Como le escuché decir hace años a uno de esos corredores mitológicos del Turismo Carretera y los caminos de tierra, albur y alborada crecientes: ¿sabés como se ve la ruta cuando acelerás en un coche de carreras?, como una yilé puesta de canto”. La yilé en cuestión era el nombre genérico –por la marca comercial Gillette– con el que se conocía a las hojitas de afeitar de cada despertar de los hombres argentinos frente al espejo, brocha enjabonada en mano y radio matutina –probablemente Spika– colgada del borde del espejo o similar.

¿Qué corta este fallo respecto de eso imperecedero?

Entre Ford y Freud

Lo que ocurrió el 11 de diciembre de 2018 en Argentina es histórico, sin precedentes, tal vez insólito, recorrido de ese enorme río subterráneo de las luchas de los Organismos de Derechos Humanos en Argentina. Es el primer paso para condenar los crímenes civiles de la última dictadura cívico militar en Argentina, y continuar, comenzar más bien, a partir de aquí, con los crímenes políticos y económicos de aquella época y en una continuidad lógica, con los de este gobierno dañoso, oligarca, destructor de la industria y del salario, empobrecedor hasta el tuétano, fugador compulsivo de capitales, enemigo de la educación y la salud públicas, inquisidor de la investigación científica, saqueador del patrimonio público.

Ante este cúmulo de atrocidades bienaventuradas, no es precisamente el repliegue de la prueba de realidad de la huella de obsesivo lo que nos conducirá a alguna cura, la huella que pretende conservar su carácter indestructible, erradicándola del curso del tiempo y restándola de todo espacio conocido.
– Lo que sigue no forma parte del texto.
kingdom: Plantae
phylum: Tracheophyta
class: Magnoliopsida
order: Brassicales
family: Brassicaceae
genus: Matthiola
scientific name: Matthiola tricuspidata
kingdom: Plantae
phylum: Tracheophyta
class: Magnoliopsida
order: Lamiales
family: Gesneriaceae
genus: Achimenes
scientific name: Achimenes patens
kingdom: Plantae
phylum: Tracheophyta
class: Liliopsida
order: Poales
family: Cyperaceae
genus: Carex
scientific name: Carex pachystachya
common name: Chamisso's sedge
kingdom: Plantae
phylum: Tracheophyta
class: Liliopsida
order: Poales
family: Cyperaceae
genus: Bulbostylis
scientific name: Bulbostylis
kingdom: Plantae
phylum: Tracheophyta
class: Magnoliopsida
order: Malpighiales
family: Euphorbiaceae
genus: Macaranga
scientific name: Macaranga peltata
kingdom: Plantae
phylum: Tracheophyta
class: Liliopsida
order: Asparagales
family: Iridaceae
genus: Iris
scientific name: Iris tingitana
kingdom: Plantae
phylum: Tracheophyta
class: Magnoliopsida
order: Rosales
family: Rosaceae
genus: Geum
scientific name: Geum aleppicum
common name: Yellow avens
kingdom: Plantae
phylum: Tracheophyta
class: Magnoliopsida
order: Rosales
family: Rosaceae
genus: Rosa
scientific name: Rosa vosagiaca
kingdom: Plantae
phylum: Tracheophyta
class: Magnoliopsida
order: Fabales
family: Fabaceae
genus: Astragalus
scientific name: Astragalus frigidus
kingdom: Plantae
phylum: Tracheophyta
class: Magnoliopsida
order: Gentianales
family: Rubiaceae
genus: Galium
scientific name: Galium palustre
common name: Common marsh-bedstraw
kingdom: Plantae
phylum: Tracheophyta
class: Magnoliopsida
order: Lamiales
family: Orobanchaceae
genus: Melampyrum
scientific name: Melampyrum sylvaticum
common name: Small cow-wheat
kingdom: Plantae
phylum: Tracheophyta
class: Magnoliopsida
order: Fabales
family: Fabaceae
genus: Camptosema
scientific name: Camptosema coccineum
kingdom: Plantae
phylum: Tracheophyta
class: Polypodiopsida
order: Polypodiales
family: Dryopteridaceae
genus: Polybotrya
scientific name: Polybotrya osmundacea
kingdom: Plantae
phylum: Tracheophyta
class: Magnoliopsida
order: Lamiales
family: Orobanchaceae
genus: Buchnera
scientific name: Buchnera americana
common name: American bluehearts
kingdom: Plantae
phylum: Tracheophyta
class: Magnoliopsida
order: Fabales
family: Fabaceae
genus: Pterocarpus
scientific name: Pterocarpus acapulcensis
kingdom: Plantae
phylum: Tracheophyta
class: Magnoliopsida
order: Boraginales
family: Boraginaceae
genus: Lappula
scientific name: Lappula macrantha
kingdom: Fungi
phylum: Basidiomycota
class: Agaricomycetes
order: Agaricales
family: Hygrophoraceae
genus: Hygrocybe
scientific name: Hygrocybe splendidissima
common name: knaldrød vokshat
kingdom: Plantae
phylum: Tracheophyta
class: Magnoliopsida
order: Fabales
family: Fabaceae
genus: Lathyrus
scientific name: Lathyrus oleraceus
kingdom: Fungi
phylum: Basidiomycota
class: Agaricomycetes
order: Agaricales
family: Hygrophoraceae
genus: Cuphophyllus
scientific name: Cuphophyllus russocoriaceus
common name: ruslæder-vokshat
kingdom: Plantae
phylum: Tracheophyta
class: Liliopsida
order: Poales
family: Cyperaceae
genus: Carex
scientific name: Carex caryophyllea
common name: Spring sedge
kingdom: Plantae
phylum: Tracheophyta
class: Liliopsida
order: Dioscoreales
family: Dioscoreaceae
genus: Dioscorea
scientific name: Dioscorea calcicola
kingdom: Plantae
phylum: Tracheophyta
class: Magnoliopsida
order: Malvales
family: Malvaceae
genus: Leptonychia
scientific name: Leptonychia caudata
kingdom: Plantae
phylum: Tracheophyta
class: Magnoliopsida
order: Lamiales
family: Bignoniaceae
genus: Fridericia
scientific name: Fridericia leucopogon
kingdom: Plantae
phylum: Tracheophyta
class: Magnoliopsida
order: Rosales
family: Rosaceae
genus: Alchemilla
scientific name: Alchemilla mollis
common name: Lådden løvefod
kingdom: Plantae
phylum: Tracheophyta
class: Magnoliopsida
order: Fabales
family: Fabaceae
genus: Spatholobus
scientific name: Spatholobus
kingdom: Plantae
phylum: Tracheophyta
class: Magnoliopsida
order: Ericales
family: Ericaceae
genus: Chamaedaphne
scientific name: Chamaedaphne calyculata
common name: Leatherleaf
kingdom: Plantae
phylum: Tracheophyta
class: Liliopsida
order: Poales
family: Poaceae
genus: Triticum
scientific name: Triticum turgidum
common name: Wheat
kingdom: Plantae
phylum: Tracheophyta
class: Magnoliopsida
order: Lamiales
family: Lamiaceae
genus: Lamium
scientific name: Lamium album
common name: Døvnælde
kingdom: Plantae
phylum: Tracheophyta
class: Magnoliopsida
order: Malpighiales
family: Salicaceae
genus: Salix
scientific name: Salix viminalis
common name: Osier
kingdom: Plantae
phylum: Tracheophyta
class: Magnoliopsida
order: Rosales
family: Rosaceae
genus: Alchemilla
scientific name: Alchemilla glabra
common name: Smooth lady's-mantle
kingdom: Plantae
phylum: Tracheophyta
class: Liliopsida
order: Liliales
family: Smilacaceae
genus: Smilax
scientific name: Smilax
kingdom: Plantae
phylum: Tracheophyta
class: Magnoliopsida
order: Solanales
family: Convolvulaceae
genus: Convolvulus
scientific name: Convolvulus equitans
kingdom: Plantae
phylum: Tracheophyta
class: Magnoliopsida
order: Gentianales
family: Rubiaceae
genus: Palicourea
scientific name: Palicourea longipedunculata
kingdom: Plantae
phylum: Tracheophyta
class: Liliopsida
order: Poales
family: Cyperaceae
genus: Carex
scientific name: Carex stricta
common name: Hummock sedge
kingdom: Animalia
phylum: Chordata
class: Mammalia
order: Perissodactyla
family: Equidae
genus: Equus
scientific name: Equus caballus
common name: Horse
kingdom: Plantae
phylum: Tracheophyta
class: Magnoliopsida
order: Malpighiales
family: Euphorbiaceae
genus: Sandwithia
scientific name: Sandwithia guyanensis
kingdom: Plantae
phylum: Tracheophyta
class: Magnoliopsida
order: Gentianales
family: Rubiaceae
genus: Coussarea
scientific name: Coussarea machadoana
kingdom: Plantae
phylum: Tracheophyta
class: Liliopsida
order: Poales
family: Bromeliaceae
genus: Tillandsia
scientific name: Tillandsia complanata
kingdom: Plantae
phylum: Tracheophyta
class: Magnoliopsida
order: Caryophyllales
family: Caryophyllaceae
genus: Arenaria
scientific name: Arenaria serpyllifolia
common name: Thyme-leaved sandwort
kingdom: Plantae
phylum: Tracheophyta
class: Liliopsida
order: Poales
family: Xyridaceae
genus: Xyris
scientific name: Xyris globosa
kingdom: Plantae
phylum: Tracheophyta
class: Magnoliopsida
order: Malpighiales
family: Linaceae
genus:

La renegación de la prueba de realidad. ¿Cómo podremos, entonces, revisar e incluso construir la historia por venir? Probablemente con esa especie de desmayo amoroso y transferencial ligado a la palabra, y más precisamente al tropiezo de la determinación del significante a favor de su indeterminación creadora. No es con las categorías con las que saldremos del infierno, sino con la lógica de una experiencia que está más precisamente anclada a la histeria, incluso a sus poderosos influjos hipnóticos de la ambrosía falocéntrica.

Al fin y al cabo, en esto de creérsela hay algo de grandeza, algo de poética experiencia que permite nacer.

* Psicoanalista. Miembro de EPC (Espacio Psicoanalítico Contemporáneo).